Kianjavato (Eastern Madagascar)
Moving further south, Kianjavato is made up of about a dozen villages and surrounding lowland evergreen rainforest fragments. It is located about a 2 hour drive east of Ranomafana National Park. It could easily be added to any trip down the RN7 that includes Ranomafana. LCN’s Director Lynne Venart visited this area in 2016 to tour the Madagascar Biodiversity Partnership’s field station there, and wrote a fantastic blog post about her experience. Also see mammal watcher Ian Thompson’s post on spotting aye-ayes in Kianjavato.
What to see
Nine different species of lemur can easily be seen in Kianjavato, including the Black-and-white ruffed lemur and Greater bamboo lemur. The endangered Jolly’s mouse lemur can only be found in this area and nearby Mananjary. Because Madagascar Biodiversity Partnership has radio collared several aye-ayes here for monitoring, visitors have great luck viewing aye-ayes!

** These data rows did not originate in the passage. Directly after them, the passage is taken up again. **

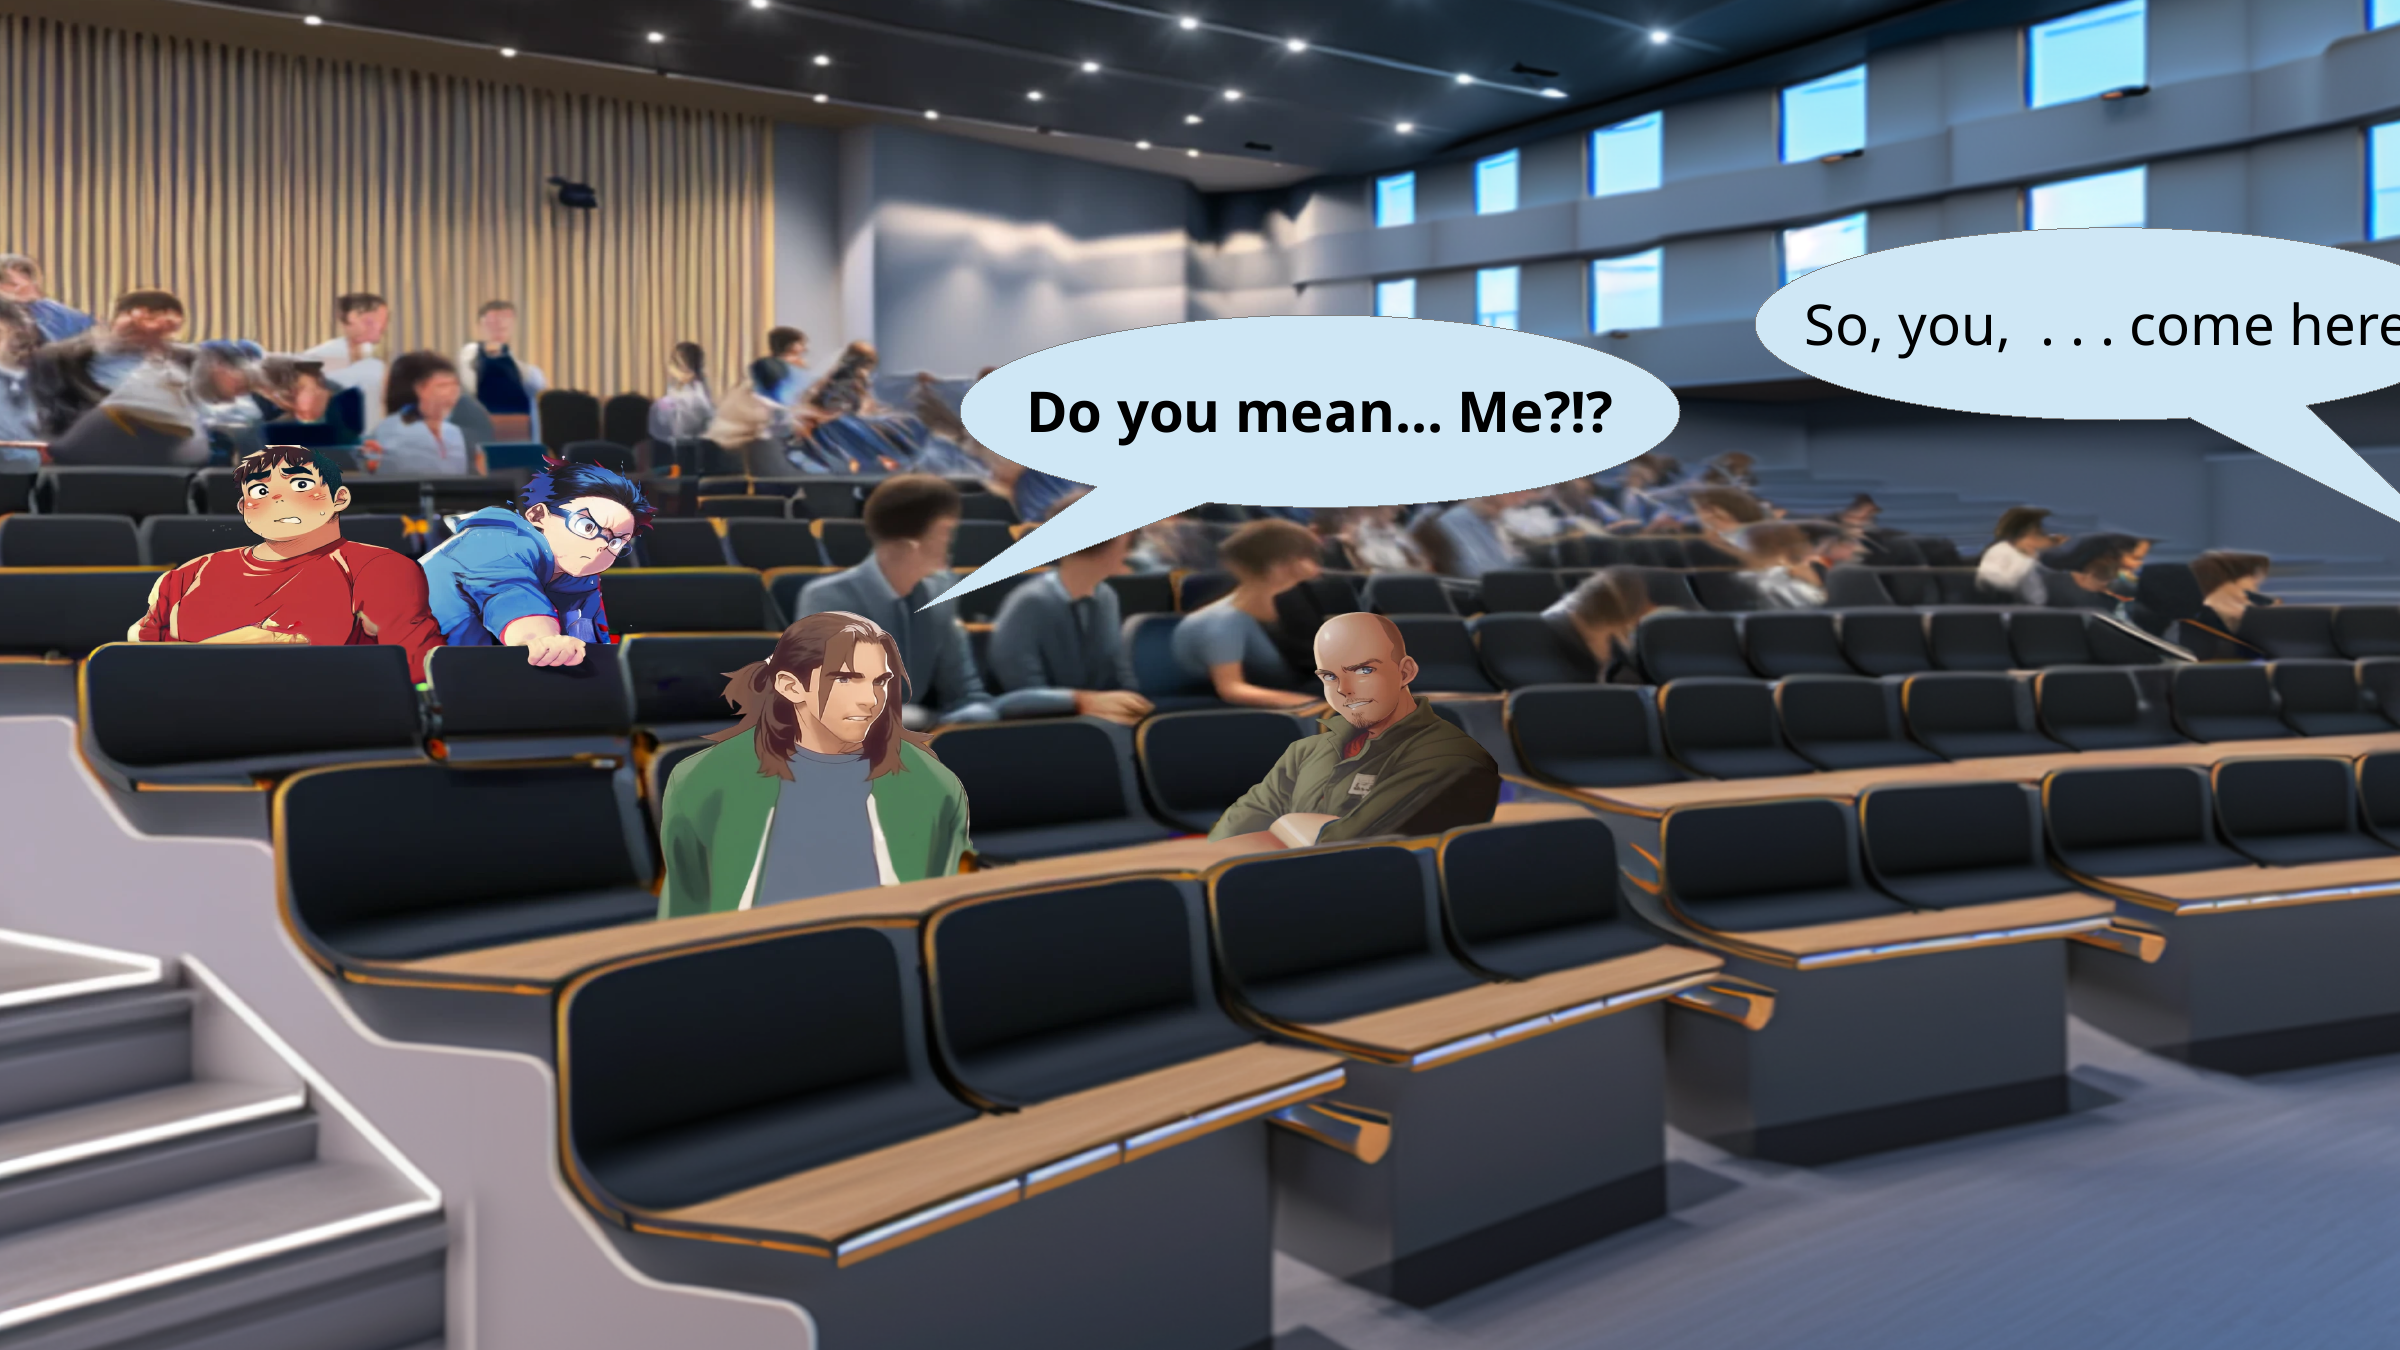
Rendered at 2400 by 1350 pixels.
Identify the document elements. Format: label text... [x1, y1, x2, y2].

picture [2308, 383, 2400, 492]
picture [0, 0, 2400, 1350]
text_box Do you mean… Me?!? [914, 315, 1681, 613]
text_box So, you, . . . come here! [1755, 227, 2400, 523]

The Madagascar Biodiversity Partnership (MBP) has been working on a reforestation project in Kianjavato since 2010. Through research, planning, and monitoring, they hope to create a lemur-friendly forest with native trees. As Lynne’s post outlines, community engagement is a key component to their project, with MBP engaging local farmers and other stakeholders and providing jobs and conservation “credits.” Lemur monitoring programs have been established for several species (including the aye-aye), helping to promote ecotourism in the area.
Where to stay
There is limited tourist infrastructure in Kianjavato. MBP has built a number of bungalows available for rent, and has been working on building up the infrastructure further.
Summary
Whether you have a trip to Madagascar already planned or are considering a trek there in the future, we hope this guide has provided some helpful insight on how to spot the elusive aye-aye in the wild! It’s important to remember to practice safe and respectful ecotourism that considers both the nature and people of this wonderfully biodiverse island. This aye-aye guide wouldn’t have been possible without the contributions from our wonderful LCN community, including Jessie Jordan, Lynne Venart, the Masoala Forest Lodge, and Mammal Watching. Thank you for having such a good “aye” and sharing your experiences, tips, and tricks for spotting them with us!